The abrupt U-turn by U.S. foods giant Kraft (KHC) at the weekend pushed the value of deals withdrawn this year to $205.2 billion, compared with $53.6 billion at the same point in 2016.
The effect of proposed big deals on those numbers is clear, with the 87 deals to have collapsed this year significantly lower than the 111 that fell through in the corresponding period last year.
The value of failed deals is likely to continue, bankers say, with companies still likely to seek ambitious acquisitions.
“There has been no punishment by the market or investors if a deal does not close.
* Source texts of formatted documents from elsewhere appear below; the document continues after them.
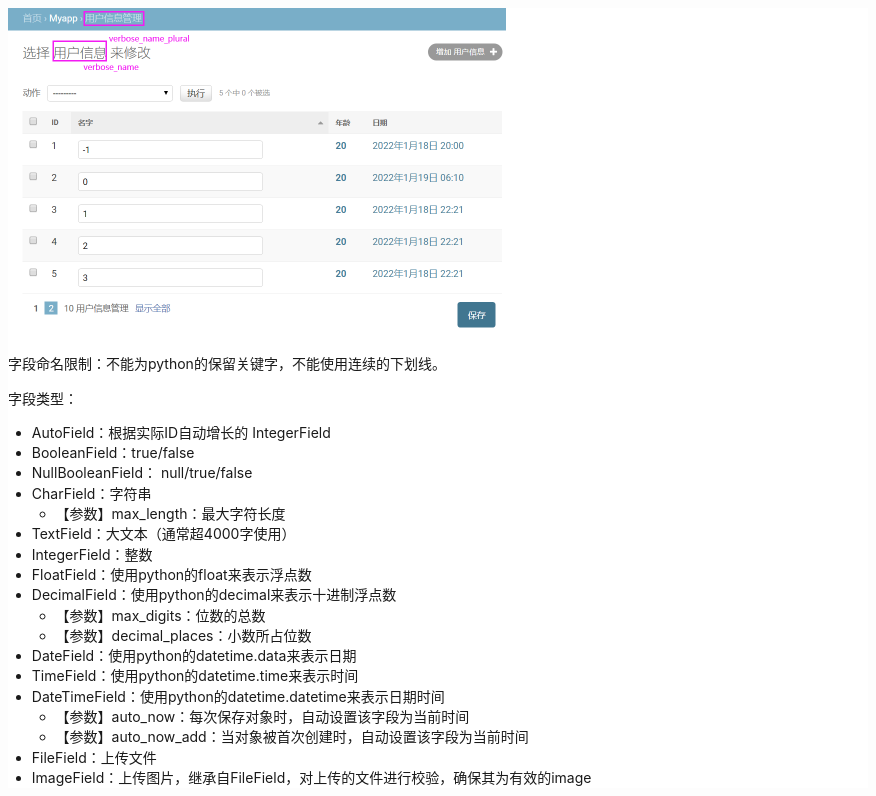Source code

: <img src="django.assets/image-20220118224114753.png" alt="image-20220118224114753" style="zoom:50%;" />

字段命名限制：不能为python的保留关键字，不能使用连续的下划线。

字段类型：

- AutoField：根据实际ID自动增长的 IntegerField
- BooleanField：true/false
- NullBooleanField：  null/true/false
- CharField：字符串
  - 【参数】max_length：最大字符长度
- TextField：大文本（通常超4000字使用）
- IntegerField：整数
- FloatField：使用python的float来表示浮点数
- DecimalField：使用python的decimal来表示十进制浮点数
  - 【参数】max_digits：位数的总数
  - 【参数】decimal_places：小数所占位数
- DateField：使用python的datetime.data来表示日期
- TimeField：使用python的datetime.time来表示时间
- DateTimeField：使用python的datetime.datetime来表示日期时间
  - 【参数】auto_now：每次保存对象时，自动设置该字段为当前时间
  - 【参数】auto_now_add：当对象被首次创建时，自动设置该字段为当前时间
- FileField：上传文件
- ImageField：上传图片，继承自FileField，对上传的文件进行校验，确保其为有效的image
The overall context has been shareholder support for trying to get deals done and that has been an engine of growth in the M&A market,” said Severin Brizay, head of M&A for Europe, Middle East and Africa at Swiss bank UBS
Kraft had pursued Unilever (UL) as part of its strategy to become a global consumer goods giant, but it received a hostile reception from the Anglo-Dutch company and cited a lack of “strategic” merit for its withdrawal from a deal that would have had a value of $162.2 billion based on the offer price plus Unilever’s debt.
Yet the complexity of such huge deals can throw up multiple obstacles.
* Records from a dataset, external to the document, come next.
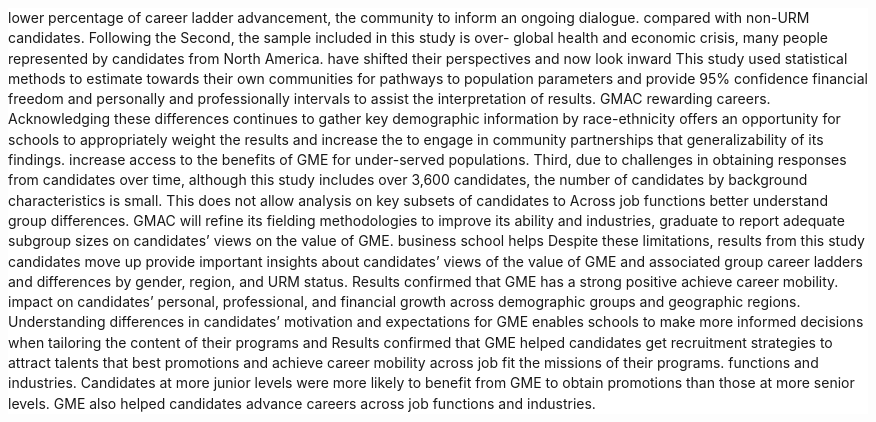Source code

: lower percentage of career ladder advancement,          the community to inform an ongoing dialogue.
compared with non-URM candidates. Following the
                                                        Second, the sample included in this study is over-
global health and economic crisis, many people
                                                        represented by candidates from North America.
have shifted their perspectives and now look inward
                                                        This study used statistical methods to estimate
towards their own communities for pathways to
                                                        population parameters and provide 95% confidence
financial freedom and personally and professionally
                                                        intervals to assist the interpretation of results. GMAC
rewarding careers. Acknowledging these differences
                                                        continues to gather key demographic information
by race-ethnicity offers an opportunity for schools
                                                        to appropriately weight the results and increase the
to engage in community partnerships that
                                                        generalizability of its findings.
increase access to the benefits of GME for
under-served populations.                               Third, due to challenges in obtaining responses from
                                                        candidates over time, although this study includes
                                                        over 3,600 candidates, the number of candidates
                                                        by background characteristics is small. This does
                                                        not allow analysis on key subsets of candidates to
Across job functions                                    better understand group differences. GMAC will
                                                        refine its fielding methodologies to improve its ability
and industries, graduate                                to report adequate subgroup sizes on candidates’
                                                        views on the value of GME.
business school helps                                   Despite these limitations, results from this study
candidates move up                                      provide important insights about candidates’
                                                        views of the value of GME and associated group
career ladders and                                      differences by gender, region, and URM status.
                                                        Results confirmed that GME has a strong positive
achieve career mobility.                                impact on candidates’ personal, professional, and
                                                        financial growth across demographic groups and
                                                        geographic regions. Understanding differences in
                                                        candidates’ motivation and expectations for GME
                                                        enables schools to make more informed decisions
                                                        when tailoring the content of their programs and
Results confirmed that GME helped candidates get        recruitment strategies to attract talents that best
promotions and achieve career mobility across job       fit the missions of their programs.
functions and industries. Candidates at more junior
levels were more likely to benefit from GME to obtain
promotions than those at more senior levels. GME
also helped candidates advance careers across job
functions and industries.
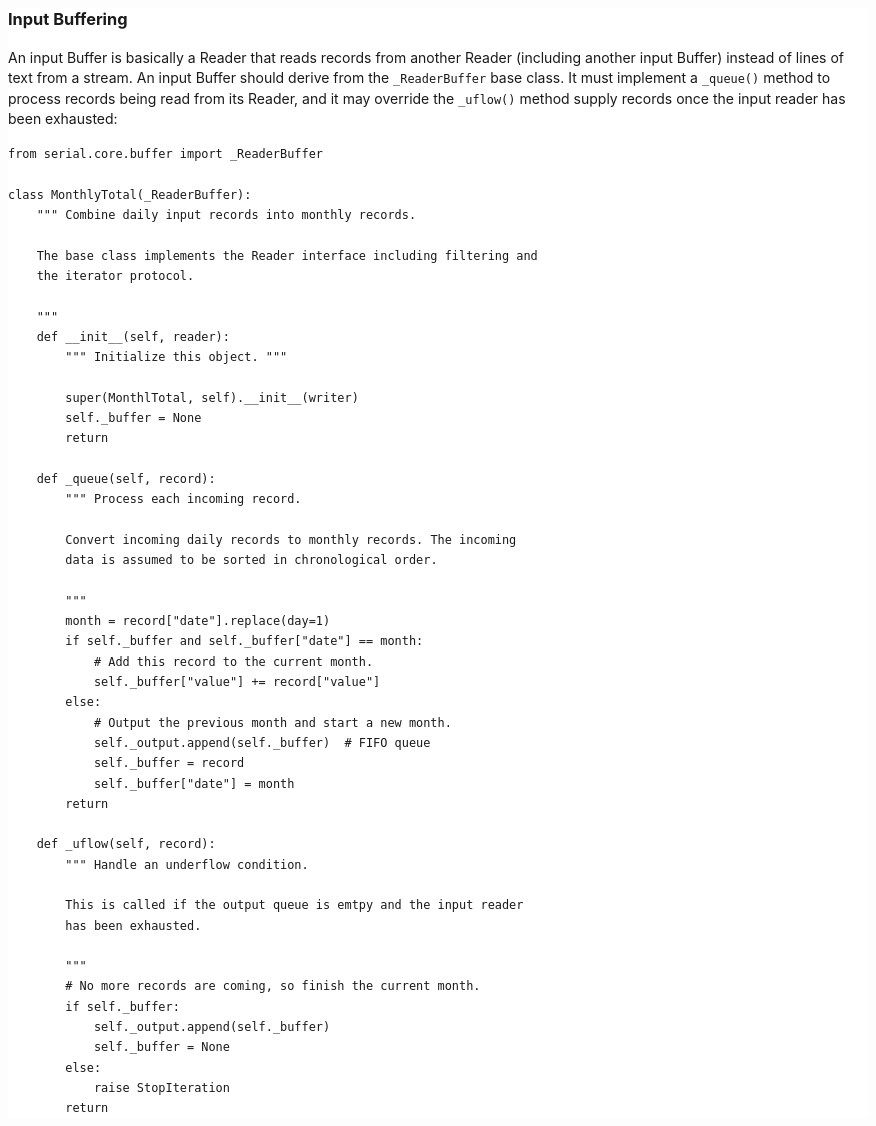 
### Input Buffering ###

An input Buffer is basically a Reader that reads records from another Reader 
(including another input Buffer) instead of lines of text from a stream. An 
input Buffer should derive from the `_ReaderBuffer` base class. It must 
implement a `_queue()` method to process records being read from its Reader, 
and it may override the `_uflow()` method supply records once the input reader
has been exhausted:

    from serial.core.buffer import _ReaderBuffer
    
    class MonthlyTotal(_ReaderBuffer):
        """ Combine daily input records into monthly records. 
        
        The base class implements the Reader interface including filtering and
        the iterator protocol.
        
        """
        def __init__(self, reader):
            """ Initialize this object. """
            
            super(MonthlTotal, self).__init__(writer)
            self._buffer = None
            return
        
        def _queue(self, record):
            """ Process each incoming record.
        
            Convert incoming daily records to monthly records. The incoming
            data is assumed to be sorted in chronological order.
        
            """
            month = record["date"].replace(day=1)
            if self._buffer and self._buffer["date"] == month:
                # Add this record to the current month.
                self._buffer["value"] += record["value"]
            else:
                # Output the previous month and start a new month.
                self._output.append(self._buffer)  # FIFO queue
                self._buffer = record
                self._buffer["date"] = month
            return
                
        def _uflow(self, record):
            """ Handle an underflow condition.
    
            This is called if the output queue is emtpy and the input reader 
            has been exhausted.
          
            """
            # No more records are coming, so finish the current month.
            if self._buffer:
                self._output.append(self._buffer)
                self._buffer = None
            else:
                raise StopIteration 
            return
            

[1]: http://docs.python.org/2/library/datetime.html#strftime-strptime-behavior "datetime class"
[2]: http://docs.python.org/2/library/string.html#formatspec "format strings"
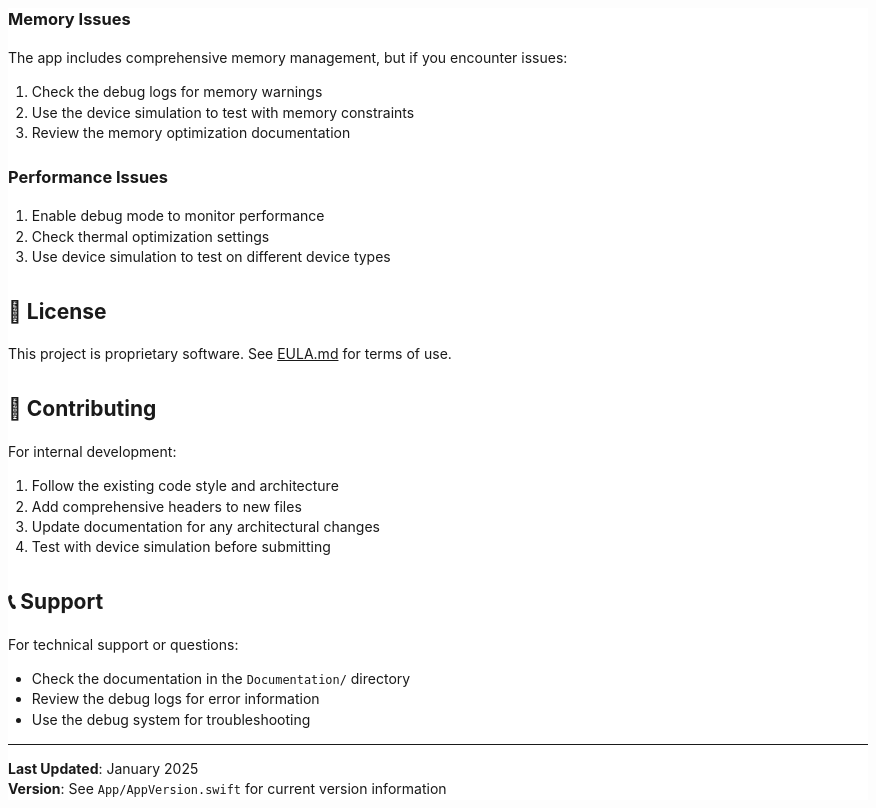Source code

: ### Memory Issues
The app includes comprehensive memory management, but if you encounter issues:
1. Check the debug logs for memory warnings
2. Use the device simulation to test with memory constraints
3. Review the memory optimization documentation

### Performance Issues
1. Enable debug mode to monitor performance
2. Check thermal optimization settings
3. Use device simulation to test on different device types

## 📄 License

This project is proprietary software. See [EULA.md](Documentation/EULA.md) for terms of use.

## 🤝 Contributing

For internal development:
1. Follow the existing code style and architecture
2. Add comprehensive headers to new files
3. Update documentation for any architectural changes
4. Test with device simulation before submitting

## 📞 Support

For technical support or questions:
- Check the documentation in the `Documentation/` directory
- Review the debug logs for error information
- Use the debug system for troubleshooting

---

**Last Updated**: January 2025  
**Version**: See `App/AppVersion.swift` for current version information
The biggest withdrawn deal came last April when U.S. drugmaker Pfizer’s (PFE) attempt to buy Ireland-based Allergan (AGN) for $160 billion floundered on the introduction of U.S. Treasury rules to curb tax-cutting inversion deals.
Honeywell International’s (HON) attempt to buy United Technologies (UTX) for $90.7 billion ended in failure last February after United Tech rejected the deal on expectations that it would be blocked by antitrust regulators.
Those helped to lift the value of withdrawn deals last year to an eight-year high, with transactions worth $808 billion withdrawn or rejected, compared with $538 billion in 2015.
Another to fall by the wayside on competition concerns was the proposed $6.3 billion merger of office supply chain Staples (SPLS) with smaller rival Office Depot (ODP).
“When you are No.1 and No.2 in your sector it’s difficult for the regulator to approve,” said Raj Karia, of global corporate and financial law firm Norton Rose Fulbright.
Thomson Reuters classifies a deal as withdrawn if there is a public announcement by the buyer that the offer is withdrawn or financial and legal advisers agree that it has been withdrawn.